Per-format protocols

chat.completion.chunk objects, terminated by data: [DONE]:

data: {"id":"gen-…","object":"chat.completion.chunk","choices":[{"index":0,"delta":{"role":"assistant","content":""}}]} data: {"id":"gen-…","object":"chat.completion.chunk","choices":[{"index":0,"delta":{"content":"Hello"}}]} data: {"id":"gen-…","object":"chat.completion.chunk","choices":[{"index":0,"delta":{},"finish_reason":"stop"}]} data: {"id":"gen-…","object":"chat.completion.chunk","choices":[],"usage":{"prompt_tokens":12,"completion_tokens":7,"total_tokens":19}} data: [DONE]

Usage in streams — always

Token usage is reported on every request, streamed or not. For streaming, the final usage chunk is always emitted — you do not need to send stream_options: {"include_usage": true} (Chat Completions ingress accepts it for compatibility; the behavior is always on). Usage includes prompt, completion, and reasoning tokens, with cached vs. uncached prompt tokens broken out — see Usage & Credits.

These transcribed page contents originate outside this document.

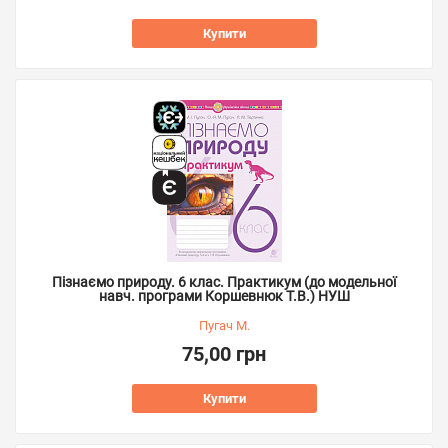
Купити
Пізнаємо природу. 6 клас. Практикум (до модельної
навч. програми Коршевнюк Т.В.) НУШ
Пугач М.
75,00 грн
Купити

Keep-alives, timeouts, aborts

  • SSE keep-alive comments every 15 seconds, so load balancers and proxies never idle-close a healthy stream.
  • Time to first token up to 5 minutes; 120 seconds inter-chunk idle; 60 minutes absolute stream cap. Details in Limits & Timeouts.
  • If your client aborts mid-stream, the tokens generated up to that point are still metered, billed, and recorded — the partial usage settles when the stream closes.

Errors that occur before any byte has streamed return a normal HTTP error response in your ingress format’s error shape. We never retry mid-stream.